Hence, the story reveals that John Nash is estranged from other people because of extreme engagement with his mathematical equations. His entire world seems to be composed of figures, equations, and schemes. Currently, little evidence is found concerning the relation between psychological influences and the detected disease. (A Beautiful Mind, 2001) However, the film shows that stress life can play a significant role in shaping the patients’ attitude to the social setting. Absence of social communication skills is explicit when it comes to the way the character interacts with other people, including his colleagues, friends, and his wife.
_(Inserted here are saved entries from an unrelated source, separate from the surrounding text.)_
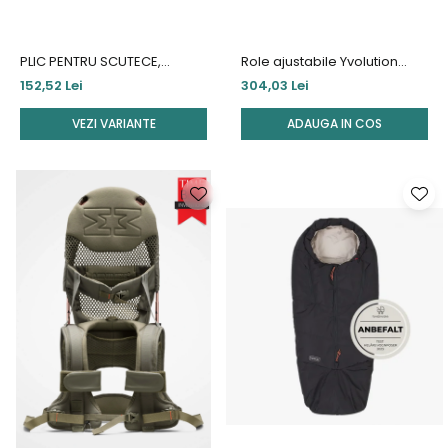
PLIC PENTRU SCUTECE,
Role ajustabile Yvolution
HANDMADE
Twista Skates marime 23-28
152,52 Lei
304,03 Lei
Blue
VEZI VARIANTE
ADAUGA IN COS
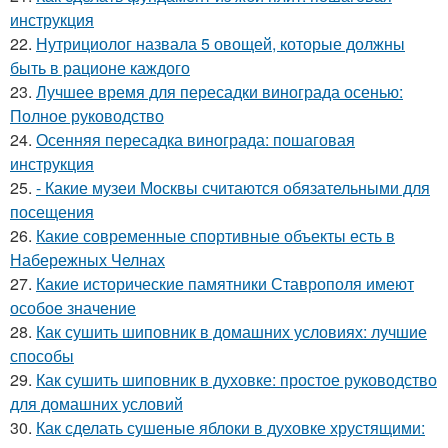
инструкция
22.
Нутрициолог назвала 5 овощей, которые должны
быть в рационе каждого
23.
Лучшее время для пересадки винограда осенью:
Полное руководство
24.
Осенняя пересадка винограда: пошаговая
инструкция
25.
- Какие музеи Москвы считаются обязательными для
посещения
26.
Какие современные спортивные объекты есть в
Набережных Челнах
27.
Какие исторические памятники Ставрополя имеют
особое значение
28.
Как сушить шиповник в домашних условиях: лучшие
способы
29.
Как сушить шиповник в духовке: простое руководство
для домашних условий
30.
Как сделать сушеные яблоки в духовке хрустящими:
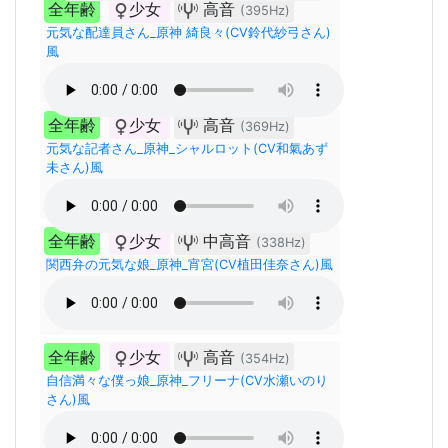
全年齢
少女
高音
(395Hz)
元気な配達員さん_原神 綺良々(CV鈴代紗弓さん)
風
全年齢
少女
高音
(369Hz)
元気な記者さん_原神_シャルロット(CV和氣あず
未さん)風
全年齢
少女
中高音
(338Hz)
関西弁の元気な娘_原神_宵宮(CV植田佳奈さん)風
全年齢
少女
高音
(354Hz)
自信満々な僕っ娘_原神_フリーナ(CV水瀬いのり
さん)風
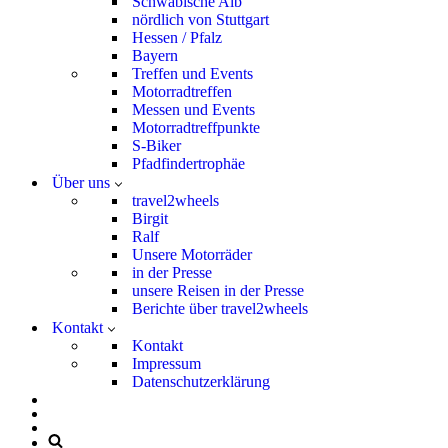
Schwäbische Alb
nördlich von Stuttgart
Hessen / Pfalz
Bayern
Treffen und Events
Motorradtreffen
Messen und Events
Motorradtreffpunkte
S-Biker
Pfadfindertrophäe
Über uns
travel2wheels
Birgit
Ralf
Unsere Motorräder
in der Presse
unsere Reisen in der Presse
Berichte über travel2wheels
Kontakt
Kontakt
Impressum
Datenschutzerklärung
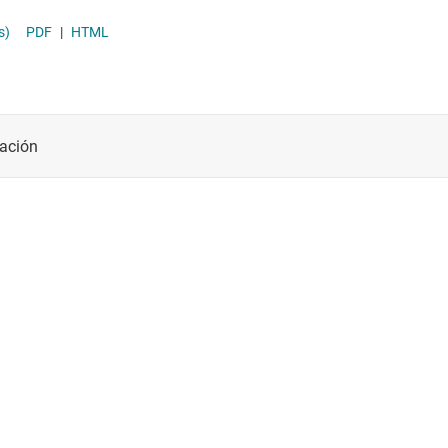
Módulos de energía CC/CC
s)
PDF
|
HTML
Other power management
In this respect, signs of deviate behavior lead to the conclusion that John Nash has certain psychological disorders. Finally, abnormal behavior can also be grounded on the interaction of specific biological and psychological factors. In particular, deviant behavior can be caused by biological influences, such as neurotransmitter functioning, or brain abnormalities. Interaction of biological and socio-cultural factors contributes greatly to shaping the patterns of abnormal behavior. The movie shows that Nash worked for Pentagon to decipher secret messages, which, probably, amplified the scientist’s perception of the responsibility he undertook (A Beautiful Mind, 2001).

With regard to this situation, bio-psychological model explains a particular predisposition that increases the probability of developing a specific disorder. This phenomenon is commonly referred to as diathesis caused by particular sources of stress. In conclusion, schizophrenia can be caused by a complex of psychological, social, and biological factors that should be carefully considered because a particular kind of treatment is implemented.

Currently, there is no a unanimous opinion and evidence concerning the effectiveness of different therapies. The disorder, however, is still subjected to experimental treatments by means of medications and psychotherapy. Because the movie reveals a real story, it can be stated that patient John Nash has not been fully recovered from auditory hallucinations, but he is able to distinguish between the reality and illusions. Known methods of treatment involve psychological treatment along with biological therapy, as presented in the movie. As a result, the patient recognizes that he has a certain disorder, which is great advancement, but he still suffers from illusions and paranoia. In whole, anti-psychotic medications are ineffective if they are not psychologically and socially supported. In my opinion, a movie reveals a true story proving that people with schizophrenia can have the right to normal existence and that their mind can function effectively even if they suffer from hallucinations.

Works Cited

A Beautiful Mind. Dir. Ron Howard. Perf. Russell Crowe, Ed Harris, Jennifer Connelly, and Paul Bettany. Imagine Entertainment, 2001. Film. Nevid, Jeffrey S.

Psychology: Concept and Applications. US: Cengage Learning, 2008, Print.